Seit dem 1. April 2024 darf Cannabis in Deutschland in kleinen Mengen mitgeführt und konsumiert werden. Für die Arbeitswelt sollte laut DGUV jedoch gelten: Weder Cannabis noch andere Drogen oder Alkohol haben am Arbeitsplatz etwas zu suchen. Gemäß der DGUV Vorschrift 1 dürfen sich Beschäftigte nicht in einen Zustand versetzen, durch den sie sich selbst oder andere gefährden können, erläutert die DGUV in einer aktuellen Pressemitteilung. Ebenso dürfen Versicherte nicht beschäftigt werden, wenn sie erkennbar nicht in der Lage sind, ihre Arbeit sicher auszuführen. 

„Regelmäßiger Konsum von Suchtmitteln kann die Reaktionsfähigkeit, die Aufmerksamkeit und das Urteilsvermögen mindern“, wird Dr. Marlen Cosmar, Arbeitspsychologin an der DGUV Akademie in Dresden, in der Pressemitteilung zitiert. „Im Arbeitskontext kann das beispielsweise bedeuten, dass die Fahrsicherheit oder auch der sichere Umgang mit Maschinen und Werkzeugen beeinträchtigt sind. Das kann gravierende Folgen haben.“

Frühzeitig und strukturiert gegensteuern

Betriebe sollten Prozesse und eine verlässliche Präventionspraxis etablieren, die Beschäftigten Orientierung bietet. Dazu gehören beispielsweise klare betriebliche Regelungen im Umgang mit Suchtmitteln wie Alkohol und Drogen.
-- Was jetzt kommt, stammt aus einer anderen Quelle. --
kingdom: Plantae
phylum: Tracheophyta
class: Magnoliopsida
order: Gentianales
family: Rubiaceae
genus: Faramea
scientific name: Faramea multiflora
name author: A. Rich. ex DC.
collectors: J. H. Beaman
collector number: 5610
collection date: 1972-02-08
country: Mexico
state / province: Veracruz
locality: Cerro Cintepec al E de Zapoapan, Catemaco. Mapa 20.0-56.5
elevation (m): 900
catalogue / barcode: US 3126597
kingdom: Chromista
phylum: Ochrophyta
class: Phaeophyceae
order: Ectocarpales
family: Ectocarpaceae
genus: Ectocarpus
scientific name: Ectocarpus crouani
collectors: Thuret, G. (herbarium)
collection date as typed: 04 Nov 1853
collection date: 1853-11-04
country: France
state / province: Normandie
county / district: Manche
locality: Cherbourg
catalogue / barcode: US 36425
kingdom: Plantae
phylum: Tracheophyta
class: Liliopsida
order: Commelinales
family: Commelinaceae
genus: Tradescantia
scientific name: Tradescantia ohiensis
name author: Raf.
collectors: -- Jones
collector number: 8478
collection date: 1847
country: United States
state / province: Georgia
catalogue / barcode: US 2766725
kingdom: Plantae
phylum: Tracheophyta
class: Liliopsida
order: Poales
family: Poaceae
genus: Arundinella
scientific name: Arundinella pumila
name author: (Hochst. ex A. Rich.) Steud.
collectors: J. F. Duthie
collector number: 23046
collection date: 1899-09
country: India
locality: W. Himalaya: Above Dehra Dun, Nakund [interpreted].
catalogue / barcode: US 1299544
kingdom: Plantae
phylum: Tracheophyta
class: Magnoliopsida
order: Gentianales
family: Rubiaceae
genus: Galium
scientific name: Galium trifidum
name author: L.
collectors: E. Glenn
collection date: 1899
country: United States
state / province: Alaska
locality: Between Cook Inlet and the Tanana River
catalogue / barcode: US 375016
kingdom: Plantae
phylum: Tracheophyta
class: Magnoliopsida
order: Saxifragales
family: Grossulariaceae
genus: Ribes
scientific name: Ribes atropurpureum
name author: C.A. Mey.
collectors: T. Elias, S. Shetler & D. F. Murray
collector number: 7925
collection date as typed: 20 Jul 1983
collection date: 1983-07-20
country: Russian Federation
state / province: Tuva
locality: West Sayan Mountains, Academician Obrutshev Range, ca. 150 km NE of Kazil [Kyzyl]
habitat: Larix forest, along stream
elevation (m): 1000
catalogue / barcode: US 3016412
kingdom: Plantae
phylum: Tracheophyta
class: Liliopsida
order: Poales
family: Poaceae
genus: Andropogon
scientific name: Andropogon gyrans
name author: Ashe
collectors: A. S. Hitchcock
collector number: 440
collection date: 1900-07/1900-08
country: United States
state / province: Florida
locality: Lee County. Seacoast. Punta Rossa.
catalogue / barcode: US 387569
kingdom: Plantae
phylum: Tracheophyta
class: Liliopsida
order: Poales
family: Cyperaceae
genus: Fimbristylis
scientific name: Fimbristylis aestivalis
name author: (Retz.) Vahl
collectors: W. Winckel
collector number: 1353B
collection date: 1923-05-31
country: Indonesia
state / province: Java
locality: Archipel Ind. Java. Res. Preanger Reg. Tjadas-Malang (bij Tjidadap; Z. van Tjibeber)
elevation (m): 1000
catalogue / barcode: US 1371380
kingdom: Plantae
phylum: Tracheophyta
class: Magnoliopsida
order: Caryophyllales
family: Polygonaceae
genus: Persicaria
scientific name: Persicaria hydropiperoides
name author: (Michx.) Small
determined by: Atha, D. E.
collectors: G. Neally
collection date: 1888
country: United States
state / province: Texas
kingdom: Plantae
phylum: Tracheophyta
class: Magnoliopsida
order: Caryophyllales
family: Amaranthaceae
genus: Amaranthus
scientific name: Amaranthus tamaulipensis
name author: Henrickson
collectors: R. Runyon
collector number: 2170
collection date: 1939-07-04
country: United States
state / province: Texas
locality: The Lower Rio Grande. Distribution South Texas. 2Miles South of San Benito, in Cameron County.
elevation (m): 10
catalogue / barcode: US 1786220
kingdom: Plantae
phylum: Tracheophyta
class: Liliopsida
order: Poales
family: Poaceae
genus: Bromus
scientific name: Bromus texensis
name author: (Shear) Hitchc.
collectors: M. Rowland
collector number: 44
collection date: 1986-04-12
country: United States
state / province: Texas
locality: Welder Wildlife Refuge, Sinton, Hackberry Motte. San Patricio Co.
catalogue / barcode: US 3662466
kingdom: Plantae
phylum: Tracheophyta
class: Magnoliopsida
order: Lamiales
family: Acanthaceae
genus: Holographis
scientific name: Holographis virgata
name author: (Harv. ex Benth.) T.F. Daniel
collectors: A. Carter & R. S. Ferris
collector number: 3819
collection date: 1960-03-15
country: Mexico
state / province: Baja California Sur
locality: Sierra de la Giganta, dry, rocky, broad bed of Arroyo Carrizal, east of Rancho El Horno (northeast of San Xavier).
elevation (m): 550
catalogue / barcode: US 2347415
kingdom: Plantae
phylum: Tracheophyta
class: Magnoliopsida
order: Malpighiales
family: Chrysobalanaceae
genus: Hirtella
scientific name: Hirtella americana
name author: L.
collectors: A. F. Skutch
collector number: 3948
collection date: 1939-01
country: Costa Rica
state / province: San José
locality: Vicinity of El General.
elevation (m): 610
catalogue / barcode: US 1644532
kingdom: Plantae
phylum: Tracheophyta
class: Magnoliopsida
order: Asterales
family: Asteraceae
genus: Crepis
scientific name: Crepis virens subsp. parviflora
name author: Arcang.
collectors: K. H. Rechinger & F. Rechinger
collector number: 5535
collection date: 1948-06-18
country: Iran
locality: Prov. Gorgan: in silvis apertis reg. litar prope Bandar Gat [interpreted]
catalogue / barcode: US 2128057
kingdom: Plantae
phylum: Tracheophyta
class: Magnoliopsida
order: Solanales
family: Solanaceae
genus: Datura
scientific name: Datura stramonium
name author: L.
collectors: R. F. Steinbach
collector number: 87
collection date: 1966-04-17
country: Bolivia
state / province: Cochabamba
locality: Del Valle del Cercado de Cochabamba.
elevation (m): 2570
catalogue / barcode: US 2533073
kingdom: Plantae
Arbeitgebende können den Konsum von Suchtmitteln am Arbeitsplatz über eine Betriebsvereinbarung oder über das Direktionsrecht untersagen. „An erster Stelle sollte aber eine offene und wertschätzende Kommunikationskultur etabliert werden, in der Auffälligkeiten frühzeitig angesprochen werden können“, so Cosmar im DGUV-Gespräch. 

Dafür bietet die gesetzliche Unfallversicherung praxisnahe Unterstützung an: Mit den Dialogkarten zum Thema Sucht lässt sich im Team strukturiert erarbeiten, wie das Unternehmen aktuell mit Suchtmittelprävention umgeht und an welchen Stellen Handlungsbedarf besteht.